Dataset content
------------------------------------------------------------------------

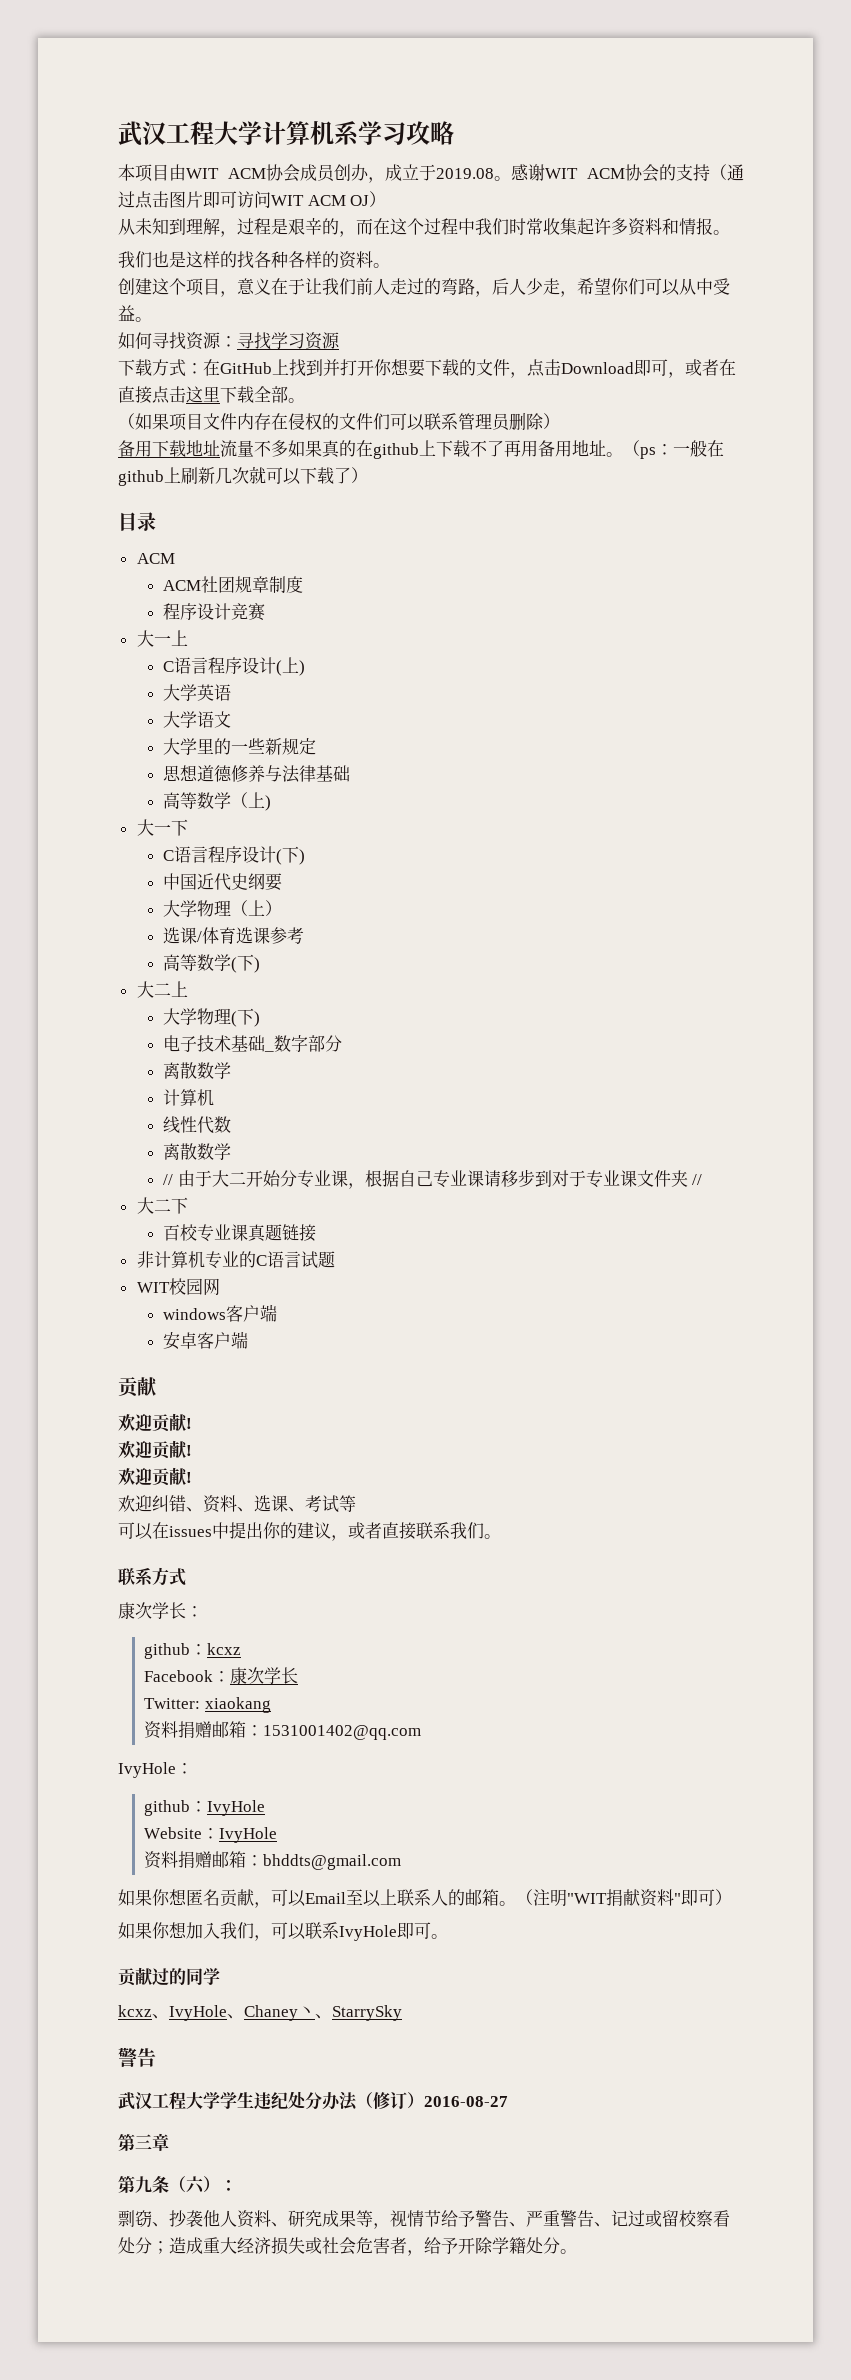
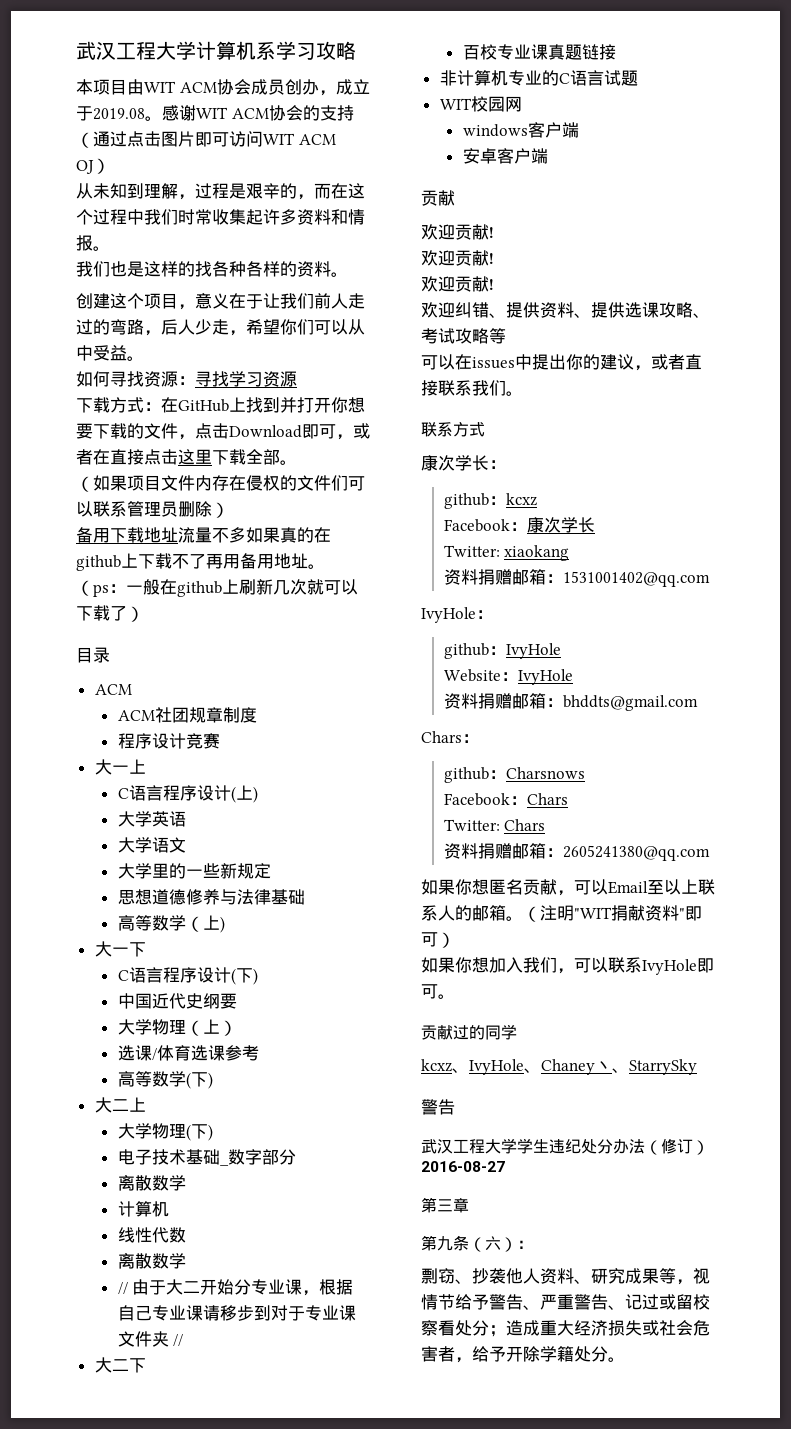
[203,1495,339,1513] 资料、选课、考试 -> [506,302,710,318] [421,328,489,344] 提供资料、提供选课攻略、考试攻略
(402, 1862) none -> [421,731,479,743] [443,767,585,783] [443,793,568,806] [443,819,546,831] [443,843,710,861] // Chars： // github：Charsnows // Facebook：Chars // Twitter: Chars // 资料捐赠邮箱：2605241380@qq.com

------------------------------------------------------------------------

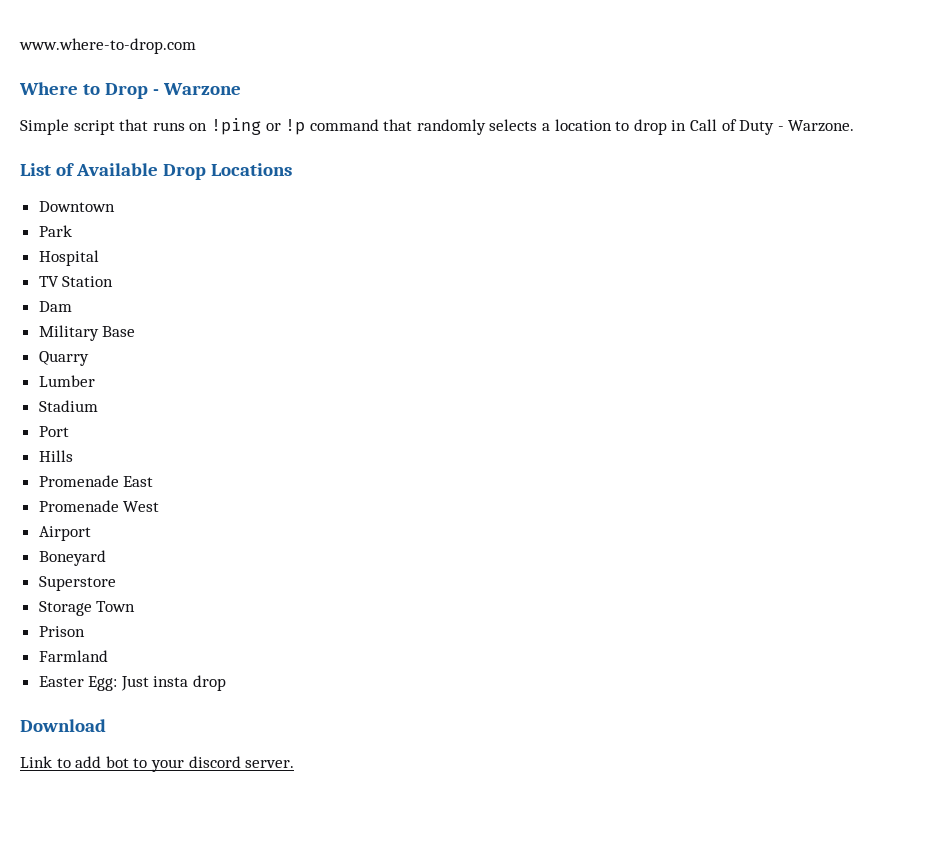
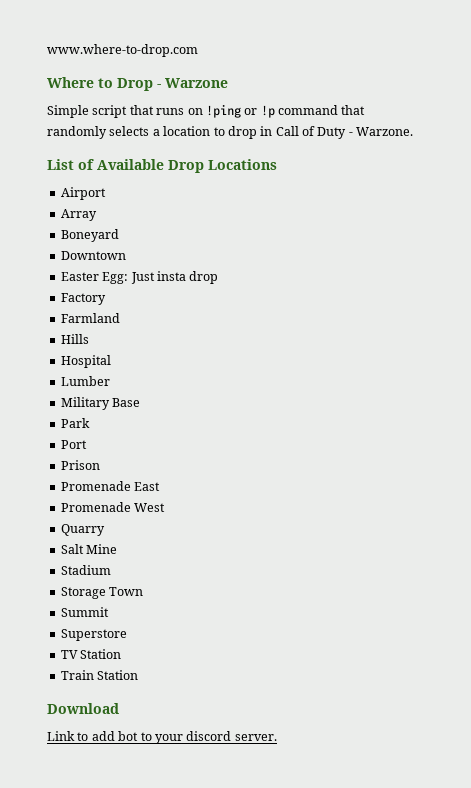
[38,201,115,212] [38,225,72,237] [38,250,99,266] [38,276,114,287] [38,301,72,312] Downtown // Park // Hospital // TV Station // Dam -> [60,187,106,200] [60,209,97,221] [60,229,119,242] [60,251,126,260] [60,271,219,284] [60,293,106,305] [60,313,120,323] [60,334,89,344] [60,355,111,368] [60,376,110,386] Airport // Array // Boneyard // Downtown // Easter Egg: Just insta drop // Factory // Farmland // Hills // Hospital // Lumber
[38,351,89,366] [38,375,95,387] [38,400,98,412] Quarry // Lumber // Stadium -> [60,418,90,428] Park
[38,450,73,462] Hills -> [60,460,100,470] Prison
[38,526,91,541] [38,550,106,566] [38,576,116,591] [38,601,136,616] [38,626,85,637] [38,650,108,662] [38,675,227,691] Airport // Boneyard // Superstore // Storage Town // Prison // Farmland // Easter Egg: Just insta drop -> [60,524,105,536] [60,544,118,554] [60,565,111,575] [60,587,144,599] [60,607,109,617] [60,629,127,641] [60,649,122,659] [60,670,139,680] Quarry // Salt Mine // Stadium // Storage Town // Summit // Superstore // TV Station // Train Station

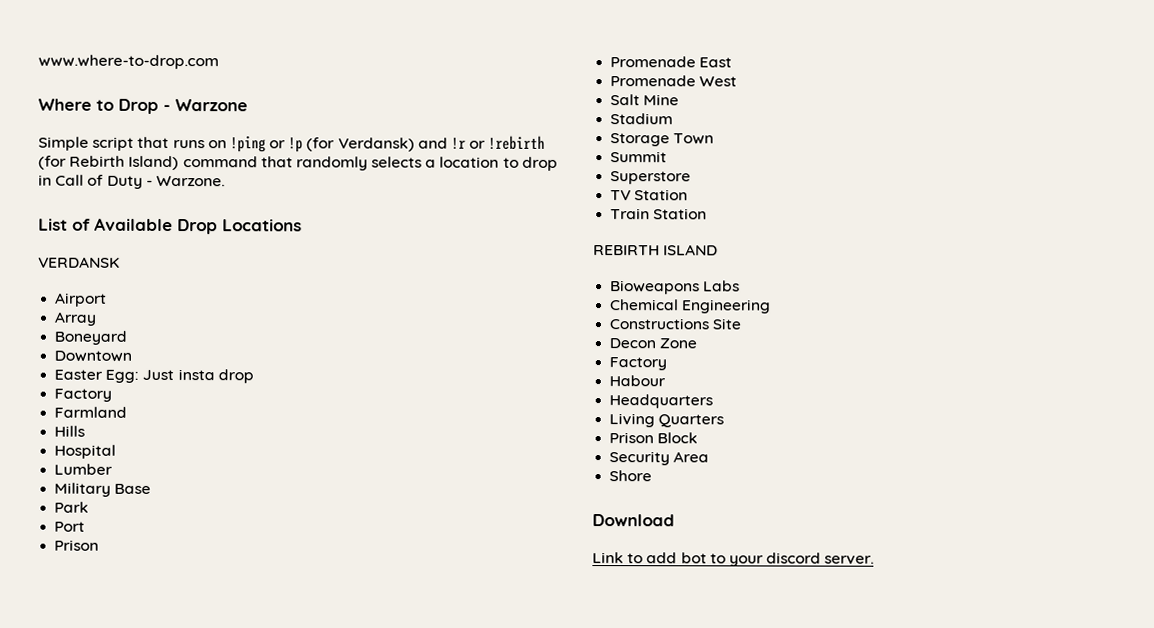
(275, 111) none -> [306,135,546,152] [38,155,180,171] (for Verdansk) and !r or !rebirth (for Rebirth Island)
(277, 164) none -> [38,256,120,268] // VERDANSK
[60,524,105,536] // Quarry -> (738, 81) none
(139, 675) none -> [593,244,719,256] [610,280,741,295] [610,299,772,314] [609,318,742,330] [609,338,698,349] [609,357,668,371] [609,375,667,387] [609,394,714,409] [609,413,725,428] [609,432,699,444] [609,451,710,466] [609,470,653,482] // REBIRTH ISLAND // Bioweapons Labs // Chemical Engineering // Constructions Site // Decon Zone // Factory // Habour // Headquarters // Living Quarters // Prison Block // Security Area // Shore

------------------------------------------------------------------------

Your goal
Where the listing above reaches the line that contains "[203,1495,339,1513] 资料、选课、考试 ->", start retyping, and finish with the line that contains "(402, 1862) none"; reproduce those lines exactly and no others.

Task answer
[203,1495,339,1513] 资料、选课、考试 -> [506,302,710,318] [421,328,489,344] 提供资料、提供选课攻略、考试攻略
(402, 1862) none -> [421,731,479,743] [443,767,585,783] [443,793,568,806] [443,819,546,831] [443,843,710,861] // Chars： // github：Charsnows // Facebook：Chars // Twitter: Chars // 资料捐赠邮箱：2605241380@qq.com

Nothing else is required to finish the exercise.